Memory\Cache Bytes Indicates the amount of memory being used for the file system cache. There will be a bottleneck if the value is greater than 300MB
Processor\%Idle Time % Idle Time is the percentage of time the processor is idle during the sample interval Below 20% and you are running at CPU saturation if this prolonged
Processor\Interrupts/sec The numbers of interrupts the processor was asked to respond to. Interrupts are generated from hardware components like hard disk controller adapters and network interface cards. A sustained value over 1000 is usually an indication of a problem.
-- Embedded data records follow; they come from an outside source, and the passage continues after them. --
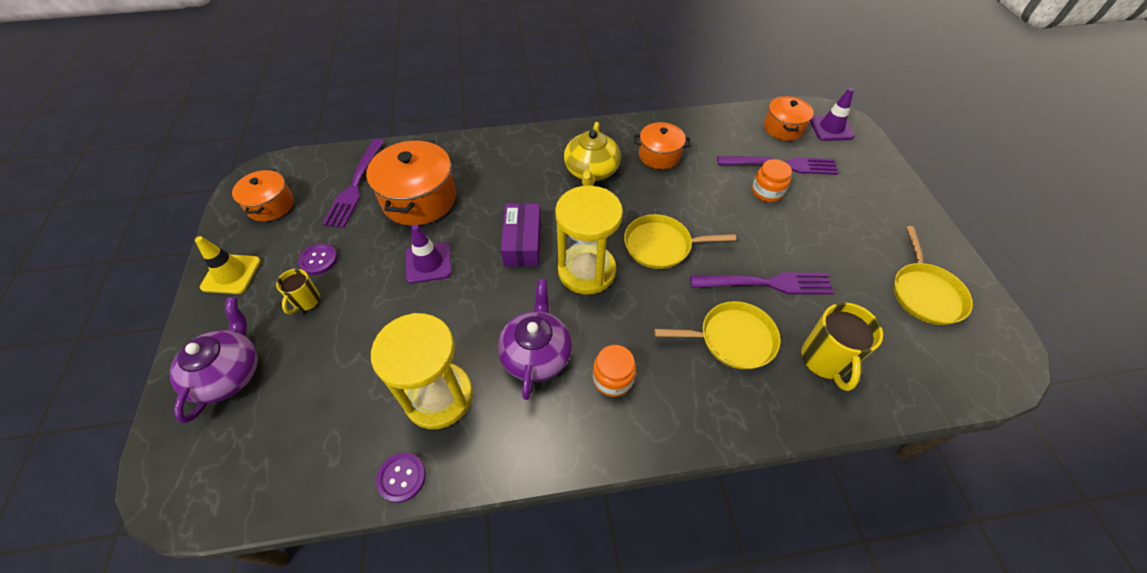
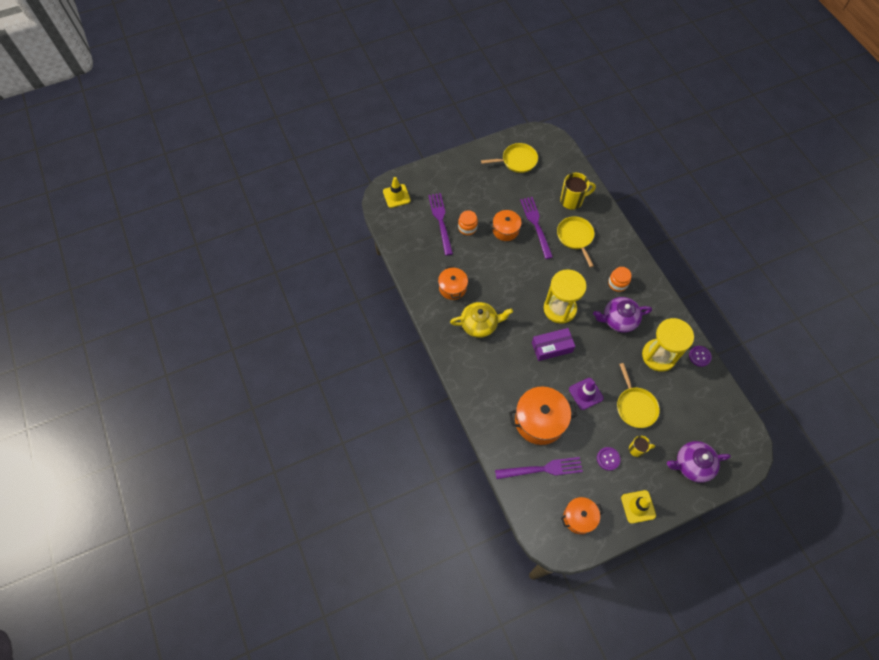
camera: 105 degrees left, 10 degrees up
yellow pan [624,214,736,269] -> yellow pan moved to [617,363,660,428]
orange pot [764,96,814,141] -> orange pot moved to [489,210,525,241]
purple traffic cone [810,88,855,141] -> yellow traffic cone [383,177,411,208]

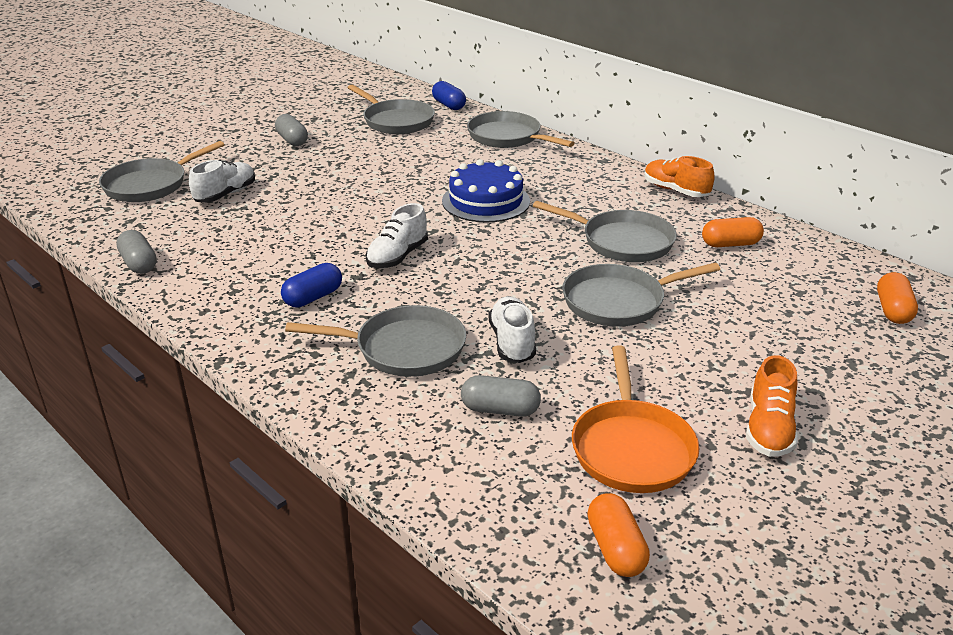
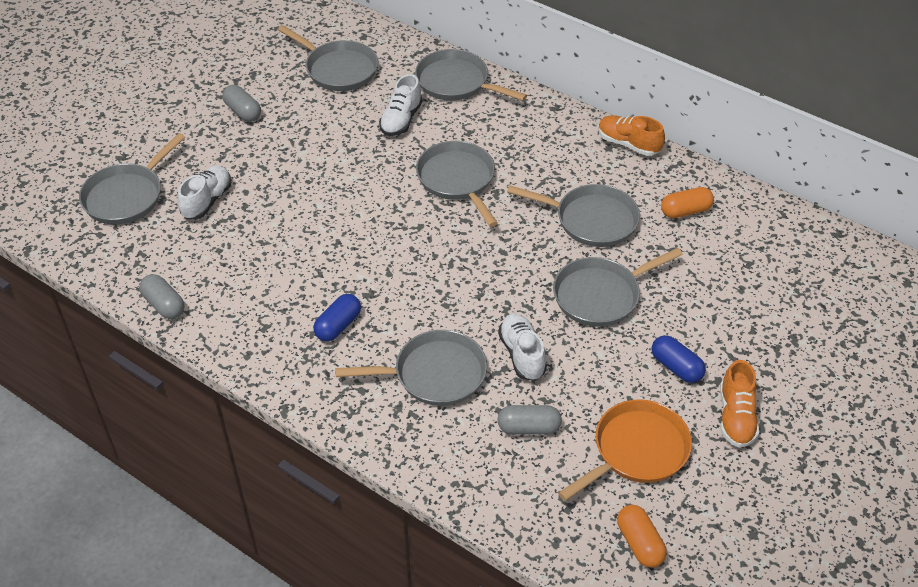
camera: 10 degrees left, 15 degrees up
white shoe [366,203,428,268] -> white shoe moved to [379,74,422,136]
blue capsule [432,81,466,110] -> blue capsule moved to [652,335,706,383]
blue cake [442,159,530,222] -> grey pan [416,141,498,227]
orange pan [572,346,700,493] -> orange pan turned 120 degrees counterclockwise [558,399,692,501]
orange capsule [877,272,918,324] -> none

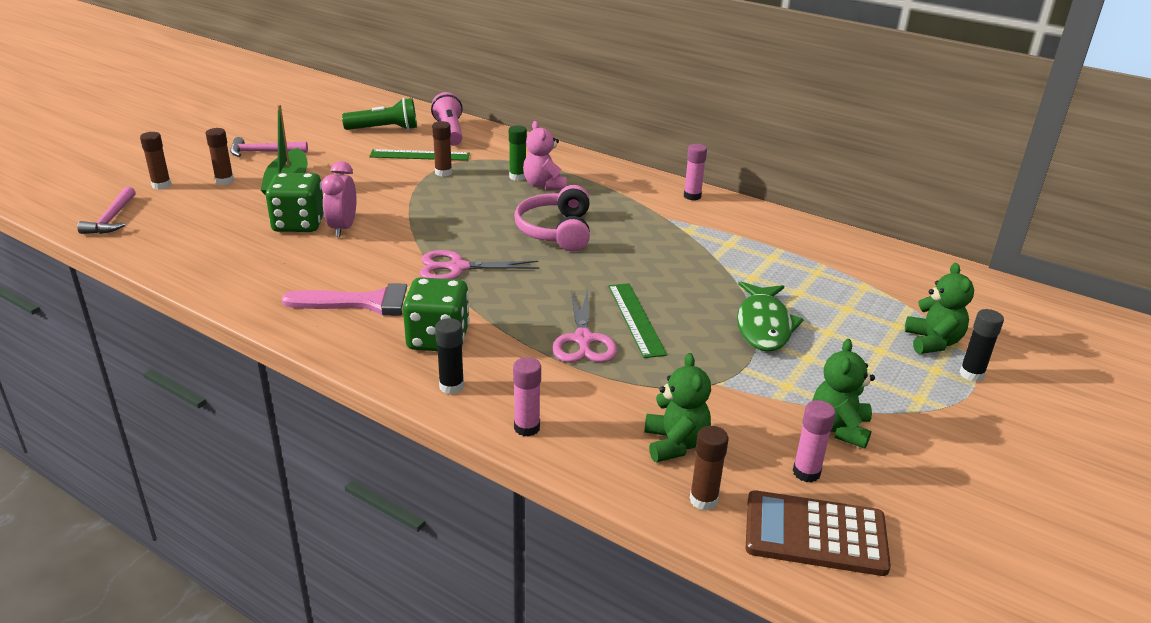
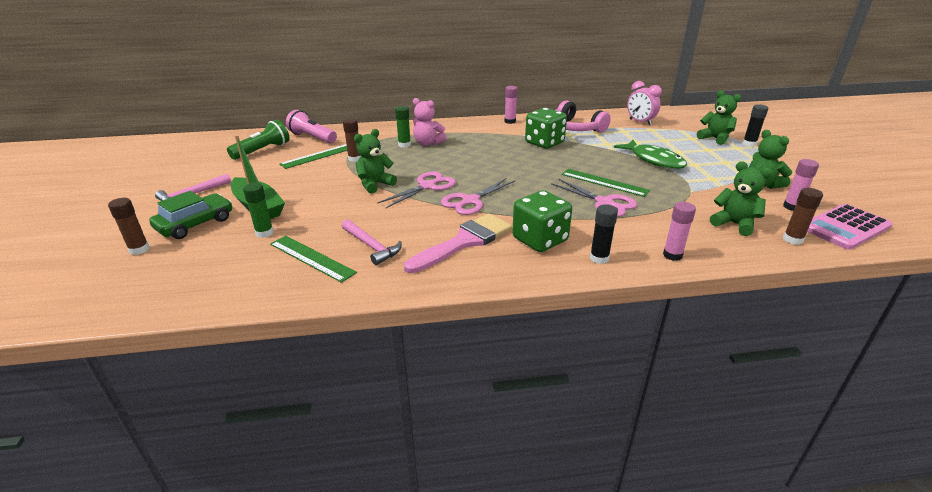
camera: 40 degrees left, 0 degrees up
pink hammer [77,186,136,234] -> pink hammer moved to [342,219,402,265]
brown glue stick [206,128,234,185] -> green car [149,191,232,239]
green dice [265,173,324,232] -> green dice moved to [525,108,567,149]
pink clock [321,161,356,237] -> pink clock moved to [627,81,662,125]
pink headphones [514,185,590,252] -> pink headphones moved to [556,100,611,133]
brown calculator [746,490,891,576] -> pink calculator [807,204,893,250]
none -> green glue stick [243,183,274,238]
none -> green ruler [270,236,357,283]
none -> green teddy bear [354,129,397,194]
none -> pink scissors [377,171,456,209]

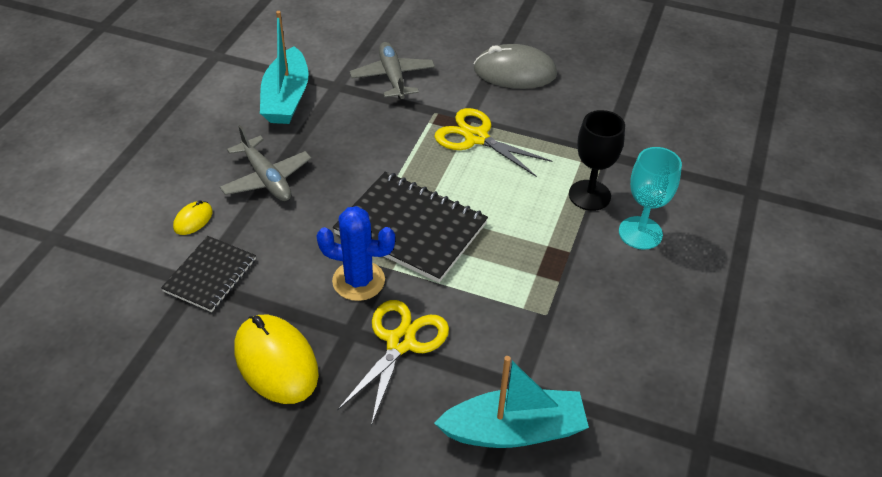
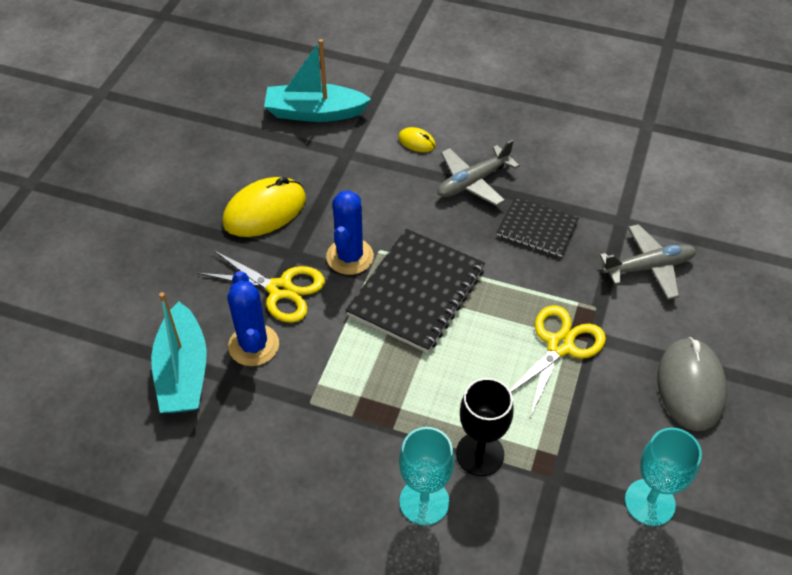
camera: 90 degrees right, 5 degrees up
black notebook [161,236,256,312] -> black notebook moved to [497,197,579,257]
turquoise boat [260,11,309,124] -> turquoise boat moved to [264,39,371,122]
none -> blue cactus [227,271,279,366]
none -> turquoise goblet [625,427,702,526]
Problems would include a poorly configured drivers, errors in drivers, excessive utilization of a device (like a NIC on an IIS server), or hardware failure
Processor\%Processor Time Measures  how much time the processor actually spends working on productive threads and how often it was busy servicing requests. It actually provides a measurement of how often the system is doing nothing subtracted from 100%. This is a simpler calculation for the processor to make. The processor can never be sitting idle waiting to the next task, unlike our cashier. The CPU must always have something to do. It’s like when you turn on the computer, the CPU is a piece of wire that electric current is always running through, thus it must always be doing something. NT give the CPU something to do when there is nothing else waiting in the queue. This is called the idle thread. The system can easily measure how often the idle thread is running as opposed to having to tally the run time of each of the other process threads. Then , the counter simply subtracts the percentage from 100%. This counter is a natural choice that will give use the amount of time that this particular process spends using the processor resource.
Memory\Page Faults/sec This counter gives a general idea of how many times information being requested is not where the application (and VMM) expects it to be. The information must either be retrieved from another location in memory or from the pagefile. While a sustained value may indicate trouble here, you should be more concerned with hard page faults that represent actual reads or writes to the disk. Remember that the disk access is much slower than RAM
Memory\%Committed Bytes in use This counter indicates the total amount of memory that has been committed for the exclusive use of any of the services or processes on Windows NT. Should this value approach the committed limit, you will be facing a memory shortage of unknown cause, but of certain severe consequence.
Memory\Available Bytes This counter indicates the amount of memory that is left after nonpaged pool allocations, paged pool allocations, process’ working sets, and the file system cache have all taken their piece.
System\System Calls/sec This counter is a measure of the number of calls made to the system components, Kernel mode services. This is a measure of how busy the system is taking care of applications and services—software stuff. When compared to the Interrupts/Sec it will give you an indication of whether processor issues are hardware or software related. See Processor : Interrupts/Sec for more information
System\Threads Threads is the number of threads in the computer at the time of data collection. This is an instantaneous count, not an average over the time interval.  A thread is the basic executable entity that can execute instructions in a processor. Monitor loosely
System\Processor Queue Length Gives an indication of how many threads are waiting for execution. If this counter is consistently higher than around 5 when processor utilization approaches 100%, then this is a good indication that there is more work (active threads) available (ready for execution) than the machine’s processors are able to handle. Note that this is not always a hard and fast indicator however, for some services like IIS 6 pool and manage their own worker threads, so on a busy web server for example you would want to look at other counters like ASP\Requests Queued or ASP.NET\Requests Queued as well. Furthermore, the larger the number of active services and applications running on your server, the busier the processor queue will normally be, so on a multi-role server running near 100% utilization content may only be a significant factor once System\Processor Queue Length exceeds something like 10 instead of 5 as mentioned previously.
Network Interface : Bytes Sent/sec This is how many bytes of data are sent to the NIC. This is a raw measure of throughput for the network interface. We are really measuring the information sent to the interface which is the lowest point we can measure. If you have multiple NIC, you will see multiple instances of this particular counter. Dependent on NIC Speed
Network Interface: Bytes Received/sec. This, of course, is how many bytes you get from the NIC. This is a measure of the inbound traffic In measuring the bytes, NT isn’t too particular at this level. So, no matter what the byte is, it is counted. This will include the framing bytes as opposed to just the data Dependent on NIC Speed

 

Performance and Resource Monitoring in Windows Server 2008

What does Windows Reliability and Performance Monitor do?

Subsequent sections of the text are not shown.